Data sharing has become more and more collaborative with the rise of Web 2.0, where multiple writers jointly write and organize the content in a repository. Current solutions use a centralized entity, such as Wikipedia or Google Groups, to serve the data. However, centralized solutions may be undesirable due to privacy concerns and censorship, which are problems that can be alleviated by switching to decentralized solutions.
The challenge of building a decentralized collaborative repository is achieving high data availability, durability, and consistency. Attaining these goals is difficult because peer nodes have limited bandwidth and storage space, low availability, and the repository has high membership churn.
This thesis presents Friendshare, a decentralized multiple-writer data repository. Separating the metadata from the data allows for efficient metadata replication across privileged admin nodes, thus increasing availability and durability. The primary commit scheme, where a primary node is responsible for determining the total order of writes in the repository, is employed to ensure eventual consistency. If the primary leaves the system unexpectedly, the remaining admin nodes run Paxos, a consensus protocol, to elect a new primary.

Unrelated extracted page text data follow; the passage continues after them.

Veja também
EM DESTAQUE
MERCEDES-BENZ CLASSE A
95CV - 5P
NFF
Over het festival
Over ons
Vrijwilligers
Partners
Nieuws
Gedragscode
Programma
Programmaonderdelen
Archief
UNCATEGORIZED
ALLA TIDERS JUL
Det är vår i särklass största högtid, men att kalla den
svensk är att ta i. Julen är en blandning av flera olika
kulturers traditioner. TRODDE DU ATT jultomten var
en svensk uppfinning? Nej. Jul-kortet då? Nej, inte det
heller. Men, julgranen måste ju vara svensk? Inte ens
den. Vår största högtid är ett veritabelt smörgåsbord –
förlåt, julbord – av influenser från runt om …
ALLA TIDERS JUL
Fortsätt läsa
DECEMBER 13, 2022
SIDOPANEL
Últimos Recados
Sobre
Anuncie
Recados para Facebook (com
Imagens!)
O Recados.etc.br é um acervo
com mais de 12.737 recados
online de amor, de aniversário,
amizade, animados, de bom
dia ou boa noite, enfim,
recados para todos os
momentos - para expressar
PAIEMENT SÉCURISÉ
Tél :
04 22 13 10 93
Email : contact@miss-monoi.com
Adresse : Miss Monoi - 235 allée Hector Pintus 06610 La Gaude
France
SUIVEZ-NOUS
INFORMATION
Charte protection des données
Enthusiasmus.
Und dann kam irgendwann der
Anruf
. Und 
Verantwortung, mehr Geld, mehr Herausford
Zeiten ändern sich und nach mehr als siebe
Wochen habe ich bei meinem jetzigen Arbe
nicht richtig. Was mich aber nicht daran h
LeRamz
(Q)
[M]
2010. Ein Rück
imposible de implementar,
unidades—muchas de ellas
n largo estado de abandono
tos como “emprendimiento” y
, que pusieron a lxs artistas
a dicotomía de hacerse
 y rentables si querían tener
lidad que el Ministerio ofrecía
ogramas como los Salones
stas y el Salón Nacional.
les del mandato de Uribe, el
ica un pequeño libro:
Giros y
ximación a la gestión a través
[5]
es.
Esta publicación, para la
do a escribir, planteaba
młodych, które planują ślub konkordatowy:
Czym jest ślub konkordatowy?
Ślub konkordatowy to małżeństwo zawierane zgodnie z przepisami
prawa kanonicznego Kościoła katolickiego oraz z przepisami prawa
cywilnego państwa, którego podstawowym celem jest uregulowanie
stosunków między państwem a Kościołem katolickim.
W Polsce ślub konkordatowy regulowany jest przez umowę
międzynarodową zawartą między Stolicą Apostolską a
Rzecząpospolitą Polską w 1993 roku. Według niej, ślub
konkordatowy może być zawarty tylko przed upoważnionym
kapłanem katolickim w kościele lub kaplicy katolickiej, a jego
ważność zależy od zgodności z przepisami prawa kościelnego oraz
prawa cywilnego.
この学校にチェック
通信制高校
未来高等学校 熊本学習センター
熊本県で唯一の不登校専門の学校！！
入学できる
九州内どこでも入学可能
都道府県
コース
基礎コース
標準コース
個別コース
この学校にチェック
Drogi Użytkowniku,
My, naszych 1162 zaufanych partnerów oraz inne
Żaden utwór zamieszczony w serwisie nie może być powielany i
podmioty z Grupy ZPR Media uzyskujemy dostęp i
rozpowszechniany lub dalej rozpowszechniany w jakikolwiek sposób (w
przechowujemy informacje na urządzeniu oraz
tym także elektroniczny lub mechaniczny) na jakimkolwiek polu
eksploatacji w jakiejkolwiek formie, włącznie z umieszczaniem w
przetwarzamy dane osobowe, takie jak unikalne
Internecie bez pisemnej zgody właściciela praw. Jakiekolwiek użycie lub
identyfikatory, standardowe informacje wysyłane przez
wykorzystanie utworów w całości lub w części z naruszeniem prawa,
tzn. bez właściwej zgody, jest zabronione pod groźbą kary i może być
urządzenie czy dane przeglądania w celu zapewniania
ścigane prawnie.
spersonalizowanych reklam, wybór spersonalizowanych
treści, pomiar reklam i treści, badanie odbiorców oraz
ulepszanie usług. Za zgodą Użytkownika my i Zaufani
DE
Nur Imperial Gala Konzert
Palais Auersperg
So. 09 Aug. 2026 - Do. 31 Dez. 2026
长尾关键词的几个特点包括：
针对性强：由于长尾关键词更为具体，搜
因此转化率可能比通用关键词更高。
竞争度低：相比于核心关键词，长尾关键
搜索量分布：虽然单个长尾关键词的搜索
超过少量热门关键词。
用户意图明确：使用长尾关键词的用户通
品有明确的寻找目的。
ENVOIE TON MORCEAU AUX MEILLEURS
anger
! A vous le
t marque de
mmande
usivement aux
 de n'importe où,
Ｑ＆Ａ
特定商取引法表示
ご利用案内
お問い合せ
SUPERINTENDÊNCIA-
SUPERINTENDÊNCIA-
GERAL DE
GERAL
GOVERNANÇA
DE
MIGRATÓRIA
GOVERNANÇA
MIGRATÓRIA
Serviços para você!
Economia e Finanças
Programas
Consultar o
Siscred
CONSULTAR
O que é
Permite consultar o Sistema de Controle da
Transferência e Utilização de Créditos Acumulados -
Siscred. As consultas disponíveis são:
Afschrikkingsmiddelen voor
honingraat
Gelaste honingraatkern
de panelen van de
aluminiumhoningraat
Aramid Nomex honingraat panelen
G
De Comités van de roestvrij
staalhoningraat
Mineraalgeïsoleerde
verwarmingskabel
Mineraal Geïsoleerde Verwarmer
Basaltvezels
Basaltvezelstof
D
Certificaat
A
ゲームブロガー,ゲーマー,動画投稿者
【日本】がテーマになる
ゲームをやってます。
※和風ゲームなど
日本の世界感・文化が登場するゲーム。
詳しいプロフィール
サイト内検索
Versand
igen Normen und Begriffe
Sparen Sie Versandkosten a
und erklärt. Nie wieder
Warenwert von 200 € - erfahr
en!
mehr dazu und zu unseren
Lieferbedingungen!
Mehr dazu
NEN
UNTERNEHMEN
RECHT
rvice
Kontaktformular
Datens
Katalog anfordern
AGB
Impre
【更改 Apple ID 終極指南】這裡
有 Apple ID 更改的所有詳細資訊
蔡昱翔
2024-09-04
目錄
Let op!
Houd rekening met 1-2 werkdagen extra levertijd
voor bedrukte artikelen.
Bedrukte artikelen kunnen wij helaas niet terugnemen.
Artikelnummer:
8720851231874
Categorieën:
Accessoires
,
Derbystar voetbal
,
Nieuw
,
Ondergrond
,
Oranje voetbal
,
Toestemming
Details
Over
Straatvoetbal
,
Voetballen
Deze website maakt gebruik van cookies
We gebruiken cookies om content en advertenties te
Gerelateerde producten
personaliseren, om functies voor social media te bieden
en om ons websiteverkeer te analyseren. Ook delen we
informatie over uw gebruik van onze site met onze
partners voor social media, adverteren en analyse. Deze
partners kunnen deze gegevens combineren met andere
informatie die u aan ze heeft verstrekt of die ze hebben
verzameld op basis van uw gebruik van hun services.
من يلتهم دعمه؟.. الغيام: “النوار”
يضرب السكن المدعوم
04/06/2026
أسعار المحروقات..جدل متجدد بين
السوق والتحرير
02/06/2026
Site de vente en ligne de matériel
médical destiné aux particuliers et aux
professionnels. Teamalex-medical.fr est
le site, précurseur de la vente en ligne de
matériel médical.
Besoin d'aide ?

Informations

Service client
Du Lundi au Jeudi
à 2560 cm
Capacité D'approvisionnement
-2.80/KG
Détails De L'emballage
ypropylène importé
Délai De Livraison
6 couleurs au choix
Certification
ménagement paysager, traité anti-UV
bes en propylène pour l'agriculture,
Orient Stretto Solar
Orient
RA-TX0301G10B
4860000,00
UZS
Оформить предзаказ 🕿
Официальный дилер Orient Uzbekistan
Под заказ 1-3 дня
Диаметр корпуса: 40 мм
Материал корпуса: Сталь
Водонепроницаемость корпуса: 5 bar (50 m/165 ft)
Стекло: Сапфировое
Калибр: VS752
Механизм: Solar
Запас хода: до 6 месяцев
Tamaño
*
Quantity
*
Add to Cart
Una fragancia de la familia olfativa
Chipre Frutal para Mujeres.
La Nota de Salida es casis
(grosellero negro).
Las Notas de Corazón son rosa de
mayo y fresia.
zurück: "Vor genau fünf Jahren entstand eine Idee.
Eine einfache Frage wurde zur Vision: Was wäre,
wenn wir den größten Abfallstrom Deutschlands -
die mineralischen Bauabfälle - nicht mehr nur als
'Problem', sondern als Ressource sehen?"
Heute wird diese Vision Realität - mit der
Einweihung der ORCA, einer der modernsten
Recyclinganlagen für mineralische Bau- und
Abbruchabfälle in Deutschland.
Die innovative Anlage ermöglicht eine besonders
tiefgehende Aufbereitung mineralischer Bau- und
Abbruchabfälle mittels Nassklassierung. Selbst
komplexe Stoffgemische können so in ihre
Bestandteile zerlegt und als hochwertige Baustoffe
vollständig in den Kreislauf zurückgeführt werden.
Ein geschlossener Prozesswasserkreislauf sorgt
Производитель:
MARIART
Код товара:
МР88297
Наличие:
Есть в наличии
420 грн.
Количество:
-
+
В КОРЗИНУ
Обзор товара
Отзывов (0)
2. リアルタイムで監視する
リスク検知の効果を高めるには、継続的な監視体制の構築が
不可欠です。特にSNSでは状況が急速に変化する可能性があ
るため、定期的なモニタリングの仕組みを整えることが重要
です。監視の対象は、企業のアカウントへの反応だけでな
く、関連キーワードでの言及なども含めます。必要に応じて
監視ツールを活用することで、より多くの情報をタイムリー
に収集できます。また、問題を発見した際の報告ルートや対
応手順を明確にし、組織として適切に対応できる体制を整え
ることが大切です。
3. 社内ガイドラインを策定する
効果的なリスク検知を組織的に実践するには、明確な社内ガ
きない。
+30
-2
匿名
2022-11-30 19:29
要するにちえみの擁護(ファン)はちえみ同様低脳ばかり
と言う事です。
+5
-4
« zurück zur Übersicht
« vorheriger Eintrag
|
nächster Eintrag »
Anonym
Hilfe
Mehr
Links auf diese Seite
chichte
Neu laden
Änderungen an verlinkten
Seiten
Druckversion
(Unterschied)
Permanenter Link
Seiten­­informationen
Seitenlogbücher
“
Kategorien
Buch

The Paxos protocol requires high node availability in order to be run efficiently, a criteria that is rarely met in typical peer-to-peer networks. To rectify this problem, we offer two optimizations to improve Paxos performance in low availability environments.
Friendshare has been implemented and deployed to gather real-world statistics. To offer theoretical predictions, we built a simulator to demonstrate the performance and service availability of Friendshare at various node online percentages. In addition, we show the performance improvements of our Paxos optimizations in comparison with the basic Paxos protocol.